The proposed model was implemented based on Tensorflow. All the experiments were performed on server equipped with CPU, memory, and NVIDIA TITAN XP GPU.

4.3 Quantitative Analysis

In order to evaluate the performance of our model, we used dice score as the metrics to measure the overall region similarity of the segmentation results, and it is the same as the other prostate segmentation methods. The dice score is calculated via Eq. 1, where X denotes the volumetric ground truth, and Y the volumetric predicted value.

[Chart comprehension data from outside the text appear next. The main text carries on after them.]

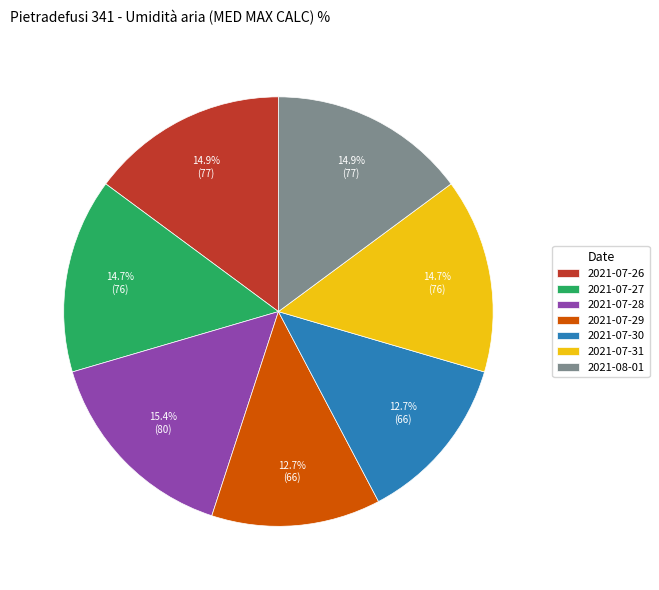

To the nearest percent, what is the difference between the largest and smallest slice percentages?

3%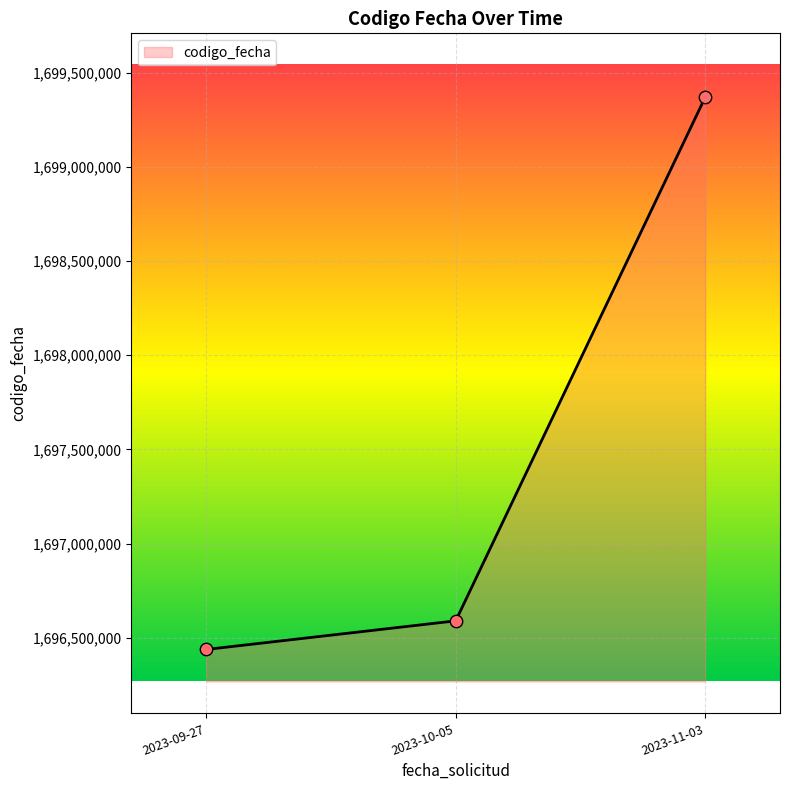

What is the ratio of the value at 2023-11-03 to the value at 2023-10-05?

1.0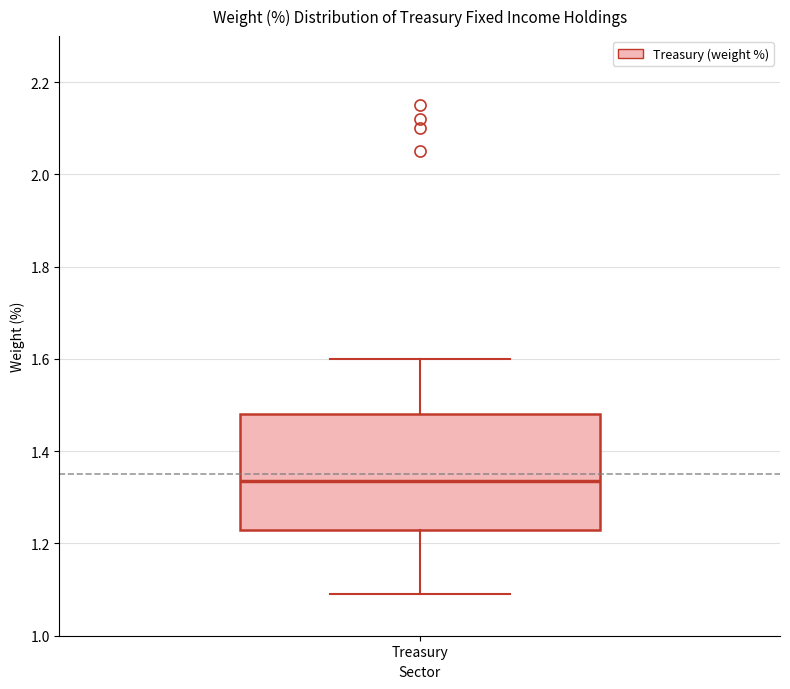

Where does the upper whisker of the box for Treasury end on the y-axis? The values are not printed on the chart, so give them approximately, as read against the axis.

1.60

$$ {\text{dice}} = \frac{{2\left| {X \cap Y} \right|}}{\left| X \right| + \left| Y \right|} $$
(1)

Some quantitative results of the proposed method are shown in Table 1 through cross validation. Some segmentation results of our model are shown in Fig. 5. It is observed that the full model has achieved more accurate segmentation results than a single segmentation network. This is because we introduce the refinement process that can eliminate error segmentation. As shown in Fig. 6, Unreasonable foreground region is eliminated via our segmentation result refinement. On the other hand, the refinement process also provides scale normalized input for the second segmentation network. This makes the second network do not need to consider how to solve the extreme scale variation between slice images. Some segmentation results of our model are shown in Fig. 7.

Table 1. Quantitative results
Fig. 6.
figure 6

An example of elimination of error segmentation

Fig. 7.
figure 7

The results of the experiments

5 Conclusion

In this paper, we propose a cascaded prostate segmentation model to solve scale variation for automatic prostate segmentation from MR images. Through refining coarse segmentation results, the proposed method greatly alleviates the problem of scale variation in prostate segmentation task. Future investigations to be conducted include to integrating the framework into an end-to-end model for further improvement of performance.